The reference here would be, of course, to the beautiful but businesslike guiding spirit of "A great American newspaper published by an American woman," the actress-widow of Publisher Edward Russell Thomas of the New York Morning Telegraph.* Since her husband's death last summer she has taken in hand his newspaper (said to have been the bright inspiring star of her early career as a Texas cinema ingenue) and made it grow apace. It was already noted for its special attention to news of the racetrack and the theatre. She has made it a race-track and theatre newspaper de luxe. Instead of a serious-minded Arthur Brisbane on the front page, there is a column of smartcracking and eye-winking by "Beau Broadway." National and foreign affairs are not neglected but they are accelerated to synchronize with the mental machinery of people who like "the black bottom" and fleet horses. It is a paper which dares print a statement from the Board of Temperance, to the effect that 1927 finds Prohibition stricter than ever, under the front page caption: "TODAY'S BEST LAUGH." Its sensationalism is not the morbid pandering of Hearst, MacFadden or Patterson-McCormick, but nimble-witted, gay, nearer the vein of the chorus dressing-room than the registry desk of the morgue. With an effect more amusing than depressing, the Telegraph publishes "OUR DAILY HORROR"--one short conventionalized notice of a wife-slaying or a murderer's last words. No press agent, however lowly his client, is ever turned away: Publisher Thomas herself was once an anxious young thing at the Gaiety Theatre.* And with three kingdoms--the turf, the stage and the screen--solidly behind her, Lucy Cotton Thomas has lately set out to make a conquest of Manhattan's 150,000 clubwomen, by publishing personal scraps and intimate snippets, smart but never with the venom of Town Topics, about society people.
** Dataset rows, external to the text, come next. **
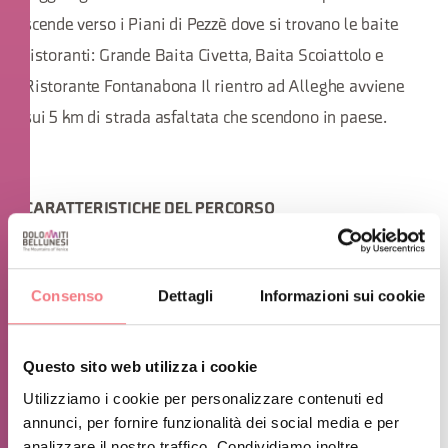
scende verso i Piani di Pezzè dove si trovano le baite
ristoranti: Grande Baita Civetta, Baita Scoiattolo e
Ristorante Fontanabona Il rientro ad Alleghe avviene
sui 5 km di strada asfaltata che scendono in paese.
CARATTERISTICHE DEL PERCORSO
dell’anello dai Piani di Pezzè ai Piani di
Lunghezza
Consenso
Dettagli
Informazioni sui cookie
Pezzè km 17.07 + 5km di discesa su asfalto verso
Alleghe
Questo sito web utilizza i cookie
positivo: 906m – Dislivello negativo fino ad
Dislivello
Utilizziamo i cookie per personalizzare contenuti ed
annunci, per fornire funzionalità dei social media e per
Alleghe 951
analizzare il nostro traffico. Condividiamo inoltre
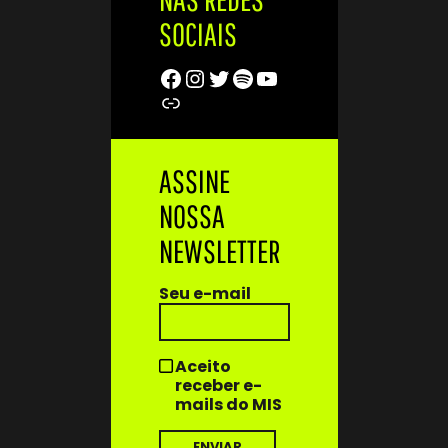
SOCIAIS
Facebook
Instagram
Twitter
Spotify
Youtube
Trip Advisor
ASSINE
NOSSA
NEWSLETTER
Seu e-mail
Aceito
receber e-
mails do MIS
It would be true that in all metropolitan publishing there is no figure like the slim, well-tailored one that daily talks over the telephone to the Telegraph's department heads from her sumptuous uptown apartment. In Moscow, the late Vladimir Lenin's sister edits a four-column complaint department for Pravda, the official Communist sheet. In Detroit, 50 years ago, Ellen Browning Scripps saved her pennies, aided her brother in starting the News, read proof, prepared miscellany, helped found a vast fortune. In Manhattan for many years the minions of the Tribune (now Herald-Tribune) looked not to Publisher but to Mrs. Ogden Mills Reid as their actual, active "big boss," But none of these would constitute such a feather for Feminism's cap as Lucy Cotton Thomas--if, indeed, Feminism would own so bright a feather. Perhaps the racetrack, stage and screen would be provinces beneath the serious notice of proudly womanly women (though Mrs. Publisher Thomas, as her best biographer has written, achieved that "sublime climax . . . heartstrings entwined with baby fingers"--a daughter). Or again, perhaps Mrs. Publisher Thomas would not have fared so well had her cry been "Sex Equality" instead of "A Great American Newspaper."

*10c a copy. Not to be confused with the New York Telegram.

*She played the ingenue lead in Turn to the Right. In the cinema, Blind Love, she was a rosebud heroine.